[Region outline listing]
• • • •
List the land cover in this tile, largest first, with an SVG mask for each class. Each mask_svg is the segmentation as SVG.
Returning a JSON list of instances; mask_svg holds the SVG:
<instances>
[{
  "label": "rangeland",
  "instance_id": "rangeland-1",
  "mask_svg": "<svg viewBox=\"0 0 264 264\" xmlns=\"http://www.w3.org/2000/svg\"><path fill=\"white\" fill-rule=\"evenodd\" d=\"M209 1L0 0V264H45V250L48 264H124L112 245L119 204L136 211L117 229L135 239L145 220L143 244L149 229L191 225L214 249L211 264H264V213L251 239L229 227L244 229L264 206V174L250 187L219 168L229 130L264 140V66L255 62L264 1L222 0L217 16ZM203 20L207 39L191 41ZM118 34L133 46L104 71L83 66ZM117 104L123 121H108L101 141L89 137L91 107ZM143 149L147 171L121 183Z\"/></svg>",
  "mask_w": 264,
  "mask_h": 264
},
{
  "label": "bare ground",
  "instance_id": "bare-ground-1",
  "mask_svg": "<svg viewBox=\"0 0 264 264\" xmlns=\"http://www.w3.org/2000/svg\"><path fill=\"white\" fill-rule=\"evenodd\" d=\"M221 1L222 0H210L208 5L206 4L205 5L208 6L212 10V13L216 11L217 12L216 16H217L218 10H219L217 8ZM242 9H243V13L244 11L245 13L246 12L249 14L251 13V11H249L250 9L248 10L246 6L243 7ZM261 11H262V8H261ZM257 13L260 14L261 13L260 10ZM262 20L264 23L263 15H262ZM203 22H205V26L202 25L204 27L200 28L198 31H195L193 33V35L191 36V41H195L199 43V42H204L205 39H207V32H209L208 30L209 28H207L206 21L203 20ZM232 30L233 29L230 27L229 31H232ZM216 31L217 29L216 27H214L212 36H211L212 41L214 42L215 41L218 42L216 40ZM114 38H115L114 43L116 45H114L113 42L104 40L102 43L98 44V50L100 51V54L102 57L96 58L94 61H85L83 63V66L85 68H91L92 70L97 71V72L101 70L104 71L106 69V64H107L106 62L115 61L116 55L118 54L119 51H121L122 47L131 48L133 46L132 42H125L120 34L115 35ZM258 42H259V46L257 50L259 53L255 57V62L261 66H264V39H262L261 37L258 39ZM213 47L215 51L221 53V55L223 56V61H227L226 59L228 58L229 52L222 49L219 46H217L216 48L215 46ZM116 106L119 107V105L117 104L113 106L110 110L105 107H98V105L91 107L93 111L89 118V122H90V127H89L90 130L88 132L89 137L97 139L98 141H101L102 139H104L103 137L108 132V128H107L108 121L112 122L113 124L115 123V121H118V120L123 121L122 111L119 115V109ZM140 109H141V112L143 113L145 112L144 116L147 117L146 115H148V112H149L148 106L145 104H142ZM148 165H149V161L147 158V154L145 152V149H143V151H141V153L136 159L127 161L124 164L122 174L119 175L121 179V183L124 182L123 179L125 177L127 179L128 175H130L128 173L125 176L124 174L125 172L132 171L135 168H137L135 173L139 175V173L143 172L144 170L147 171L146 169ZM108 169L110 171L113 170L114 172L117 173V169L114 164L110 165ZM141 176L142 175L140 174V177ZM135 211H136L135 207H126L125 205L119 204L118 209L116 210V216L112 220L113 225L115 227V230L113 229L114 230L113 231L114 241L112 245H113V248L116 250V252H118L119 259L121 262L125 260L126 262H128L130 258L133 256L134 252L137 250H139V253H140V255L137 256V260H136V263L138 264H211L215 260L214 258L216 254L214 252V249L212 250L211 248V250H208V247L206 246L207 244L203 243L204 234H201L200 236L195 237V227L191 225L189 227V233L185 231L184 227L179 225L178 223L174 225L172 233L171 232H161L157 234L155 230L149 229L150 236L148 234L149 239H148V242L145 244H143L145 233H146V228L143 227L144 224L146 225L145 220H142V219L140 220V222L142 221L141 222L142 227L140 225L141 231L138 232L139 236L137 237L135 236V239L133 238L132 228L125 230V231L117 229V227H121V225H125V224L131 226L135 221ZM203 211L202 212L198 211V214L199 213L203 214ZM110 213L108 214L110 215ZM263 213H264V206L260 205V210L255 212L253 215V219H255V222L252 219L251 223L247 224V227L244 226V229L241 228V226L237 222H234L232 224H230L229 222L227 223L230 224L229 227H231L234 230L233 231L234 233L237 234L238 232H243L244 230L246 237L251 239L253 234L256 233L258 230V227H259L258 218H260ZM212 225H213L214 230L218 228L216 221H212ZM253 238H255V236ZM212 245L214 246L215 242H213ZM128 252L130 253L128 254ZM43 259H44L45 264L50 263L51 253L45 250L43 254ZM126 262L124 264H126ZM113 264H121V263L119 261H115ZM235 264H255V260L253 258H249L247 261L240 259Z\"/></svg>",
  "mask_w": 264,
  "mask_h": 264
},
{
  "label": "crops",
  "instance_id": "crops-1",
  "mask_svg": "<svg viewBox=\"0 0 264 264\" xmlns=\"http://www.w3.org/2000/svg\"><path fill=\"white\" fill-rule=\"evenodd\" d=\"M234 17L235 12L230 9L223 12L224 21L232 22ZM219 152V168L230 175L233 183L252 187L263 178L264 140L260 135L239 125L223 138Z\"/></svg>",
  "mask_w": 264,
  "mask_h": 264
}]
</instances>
• • • •
_Your goal:_
Identify every line of the listing above that contains the string "instances", matching case exactly, and copy each of those lines.

_The completed task:_
Returning a JSON list of instances; mask_svg holds the SVG:
<instances>
</instances>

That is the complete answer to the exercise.